▸ WHAT THE TASK REQUIRES: Locate the line that contains "middle mcp: (895, 882)" in the entries below, then repeat it and every following line through the line that contains "thumb cmc: (1172, 956)", exactly, and no others.

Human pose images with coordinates
──────────

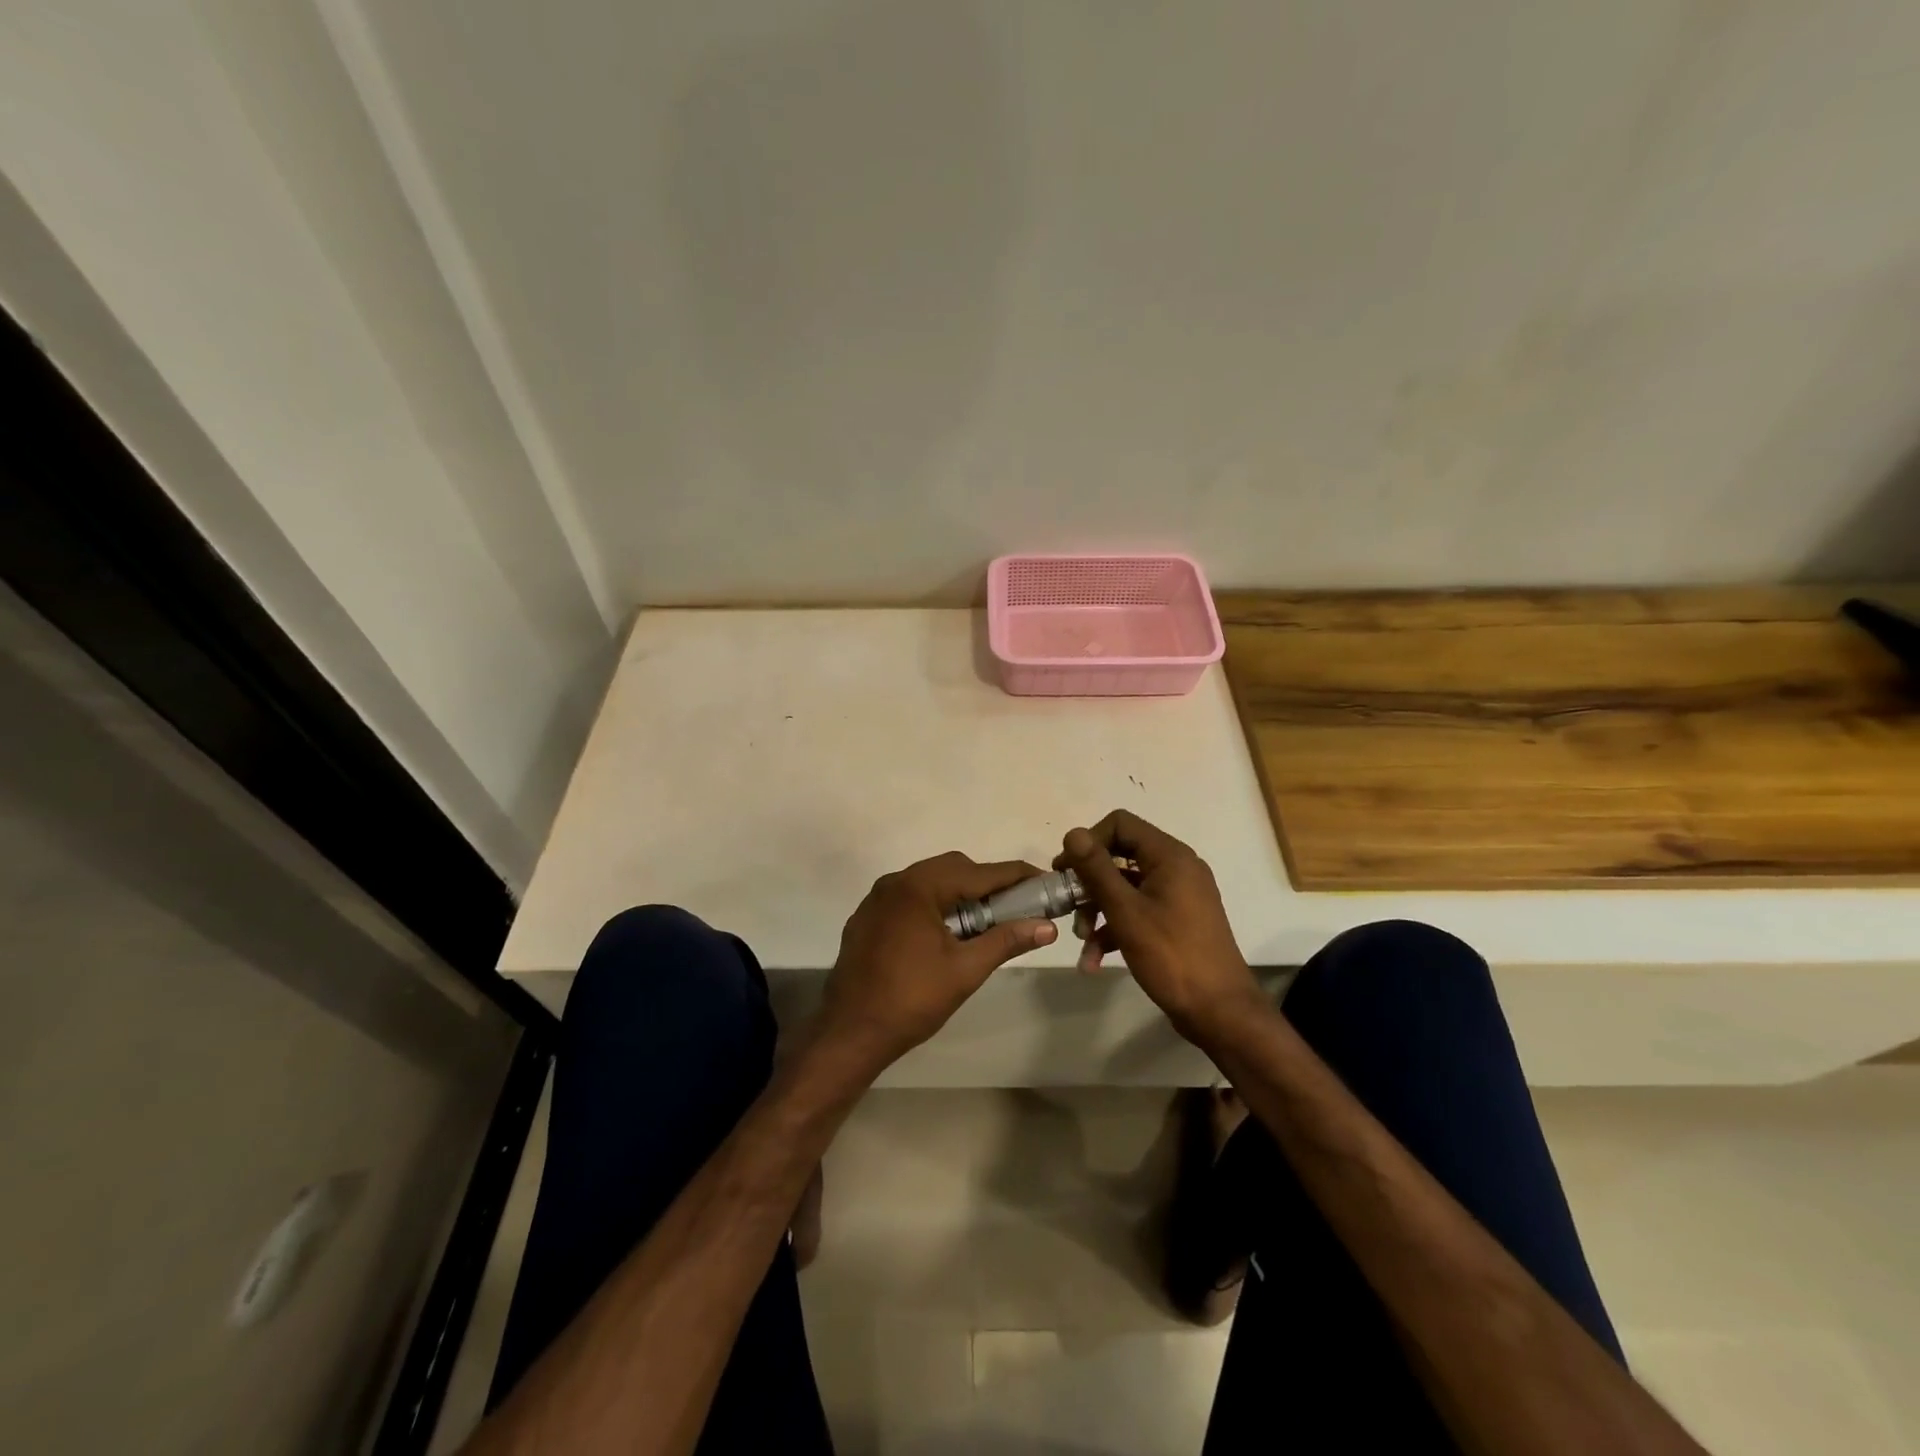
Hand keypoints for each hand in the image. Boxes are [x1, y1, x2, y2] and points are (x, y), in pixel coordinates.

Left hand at [817, 853, 1057, 1073]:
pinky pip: (909, 897)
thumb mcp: (965, 970)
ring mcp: (877, 899)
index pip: (979, 873)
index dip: (1014, 876)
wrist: (850, 1032)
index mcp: (919, 887)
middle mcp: (895, 882)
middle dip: (987, 883)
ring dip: (959, 893)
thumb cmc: (912, 999)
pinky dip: (934, 904)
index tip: (1043, 880)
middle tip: (1015, 906)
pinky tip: (945, 932)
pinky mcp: (867, 917)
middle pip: (953, 868)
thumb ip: (1006, 940)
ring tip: (984, 920)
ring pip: (929, 881)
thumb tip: (1047, 927)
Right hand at [1055, 810, 1265, 1046]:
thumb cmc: (1172, 956)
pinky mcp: (1176, 922)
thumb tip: (1073, 833)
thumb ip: (1097, 869)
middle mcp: (1177, 868)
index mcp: (1170, 856)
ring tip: (1082, 942)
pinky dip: (1115, 930)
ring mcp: (1179, 896)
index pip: (1120, 824)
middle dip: (1089, 884)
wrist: (1220, 1013)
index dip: (1089, 841)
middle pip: (1120, 857)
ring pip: (1125, 888)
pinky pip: (1138, 912)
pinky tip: (1094, 960)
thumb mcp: (1126, 911)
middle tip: (1065, 906)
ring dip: (1098, 911)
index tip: (1066, 870)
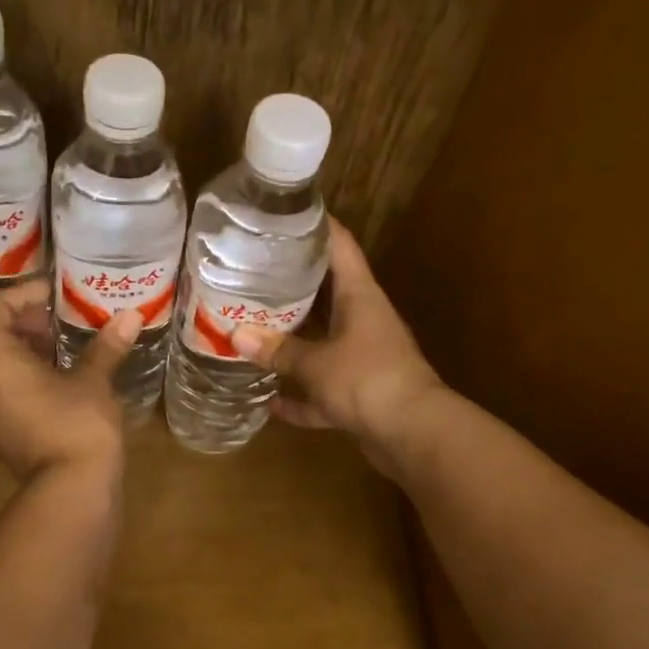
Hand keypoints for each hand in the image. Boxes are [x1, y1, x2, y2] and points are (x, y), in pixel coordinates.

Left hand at [0, 279, 142, 481]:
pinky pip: (1, 389)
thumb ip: (106, 346)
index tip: (54, 293)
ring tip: (59, 344)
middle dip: (20, 321)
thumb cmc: (78, 425)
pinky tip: (58, 378)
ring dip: (21, 349)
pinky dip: (22, 374)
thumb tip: (131, 315)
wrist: (71, 490)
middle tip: (56, 317)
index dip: (23, 294)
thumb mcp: (93, 381)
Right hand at [232, 218, 445, 472]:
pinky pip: (323, 390)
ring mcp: (363, 358)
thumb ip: (277, 350)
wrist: (412, 433)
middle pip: (326, 292)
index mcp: (359, 297)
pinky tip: (271, 401)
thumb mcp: (315, 362)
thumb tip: (236, 334)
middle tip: (251, 275)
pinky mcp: (360, 393)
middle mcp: (363, 320)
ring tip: (255, 329)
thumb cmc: (367, 380)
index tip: (284, 215)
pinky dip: (301, 396)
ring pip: (324, 341)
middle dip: (292, 285)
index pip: (339, 245)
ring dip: (294, 341)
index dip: (315, 226)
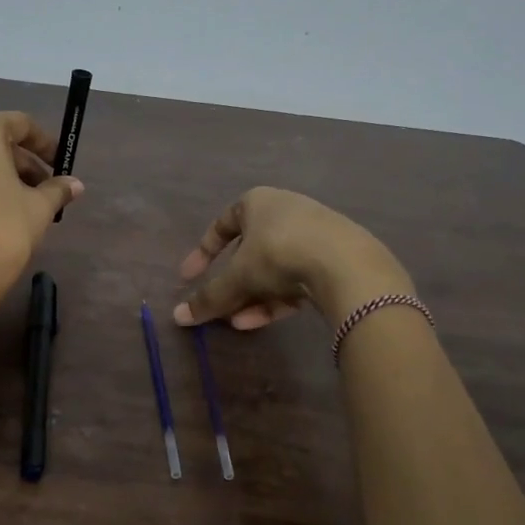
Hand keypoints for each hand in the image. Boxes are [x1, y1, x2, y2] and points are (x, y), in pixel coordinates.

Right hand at [172, 188, 410, 329]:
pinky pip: (296, 279)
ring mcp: (313, 234)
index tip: (188, 278)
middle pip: (249, 251)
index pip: (222, 224)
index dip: (202, 253)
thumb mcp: (237, 276)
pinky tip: (263, 321)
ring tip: (238, 322)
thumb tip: (178, 318)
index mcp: (257, 202)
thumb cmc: (279, 254)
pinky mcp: (334, 259)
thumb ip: (209, 297)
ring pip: (273, 269)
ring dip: (252, 296)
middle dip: (232, 283)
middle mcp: (285, 211)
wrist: (346, 264)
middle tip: (219, 305)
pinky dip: (276, 299)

──────────

▸ RESPONSE AREA:
middle mcp: (895, 882)
middle dip: (987, 883)
ring dip: (959, 893)
thumb cmc: (912, 999)
pinky dip: (934, 904)
index tip: (1043, 880)
middle tip: (1015, 906)
pinky tip: (945, 932)
pinky mcp: (867, 917)
middle pip: (953, 868)
thumb ip: (1006, 940)
ring tip: (984, 920)
ring pip: (929, 881)
thumb tip: (1047, 927)
Right hand at [1055, 810, 1265, 1046]:
thumb cmc: (1172, 956)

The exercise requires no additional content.